Nikolay Puzanov

Personal information
- Full name: Nikolay Vasilyevich Puzanov
- Born: 7 April 1938 Kyshtym, RSFSR, Soviet Union
- Died: 2 January 2008 (aged 69) Saint Petersburg, Russia
- Height: 1.79 m (5 ft 10 in)

Sport

Professional information
- Sport: Biathlon
- Club: SKA St. Petersburg

Olympic Games
- Teams: 2 (1964, 1968)
- Medals: 1 (1 gold)

World Championships
- Teams: 6 (1962, 1963, 1965, 1966, 1967, 1969)
- Medals: 4 (1 gold)

Medal record
Men's biathlon
Representing Soviet Union
Olympic Games
| Gold medal – first place | 1968 Grenoble | 4 × 7.5 km relay |
World Championships
| Gold medal – first place | 1962 Hämeenlinna | Team event |
| Silver medal – second place | 1965 Elverum | 20 km individual |
| Silver medal – second place | 1965 Elverum | Team event |
| Silver medal – second place | 1967 Altenberg | 4 × 7.5 km relay |

= Nikolay Puzanov =

Soviet biathlete (1938–2008)

Nikolay Vasilyevich Puzanov (Николай Васильевич Пузанов; 7 April 1938 – 3 January 2008) was a Soviet biathlete.

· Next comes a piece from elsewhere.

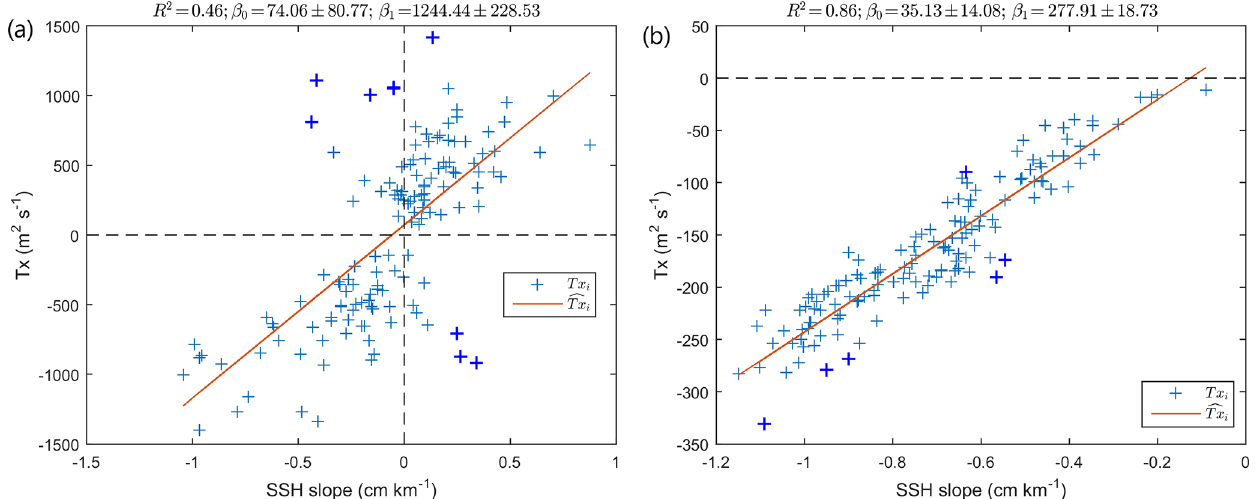
Figure 8. Linear regression models showing the relationship between HYCOM SSH and transport per unit distance (Tx) for ( a ) RM 8, capturing the least transport variance (46%), and ( b ) RM 1, capturing the most transport variance (86%). Txi (blue crosses) represent the Tx values from HYCOM and Txi (red line) represents the Tx estimates from the linear regression model. The bold crosses highlight the residual transport events with transport values greater or less than 2 standard deviations of the transport estimate. The coefficient of determination ( R 2 ) quantifies the amount of variance explained by the regression model; β 0 is the slope coefficient and β 1 the intercept with 95% confidence intervals. Note the different scaling on the x and y axes.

He was a 4 × 7.5 km relay gold medalist at the 1968 Winter Olympics in Grenoble, France.

==Biathlon results==
All results are sourced from the International Biathlon Union.

===Olympic Games===
1 medal (1 gold)

| Event | Individual | Relay |
|---|---|---|
| Austria 1964 Innsbruck | 10th | —N/a |
| France 1968 Grenoble | 6th | Gold |

===World Championships===
4 medals (1 gold, 3 silver)

| Event | Individual | Team (time) | Relay |
|---|---|---|---|
| FIN 1962 Hämeenlinna | 4th | Gold | —N/a |
| AUT 1963 Seefeld | 8th | — | —N/a |
| NOR 1965 Elverum | Silver | Silver | —N/a |
| FRG 1966 Garmisch-Partenkirchen | 13th | —N/a | 4th |
| GDR 1967 Altenberg | 25th | —N/a | Silver |
| Polish People's Republic 1969 Zakopane | 4th | —N/a | — |

- During Olympic seasons competitions are only held for those events not included in the Olympic program.
  - The team (time) event was removed in 1965, whilst the relay was added in 1966.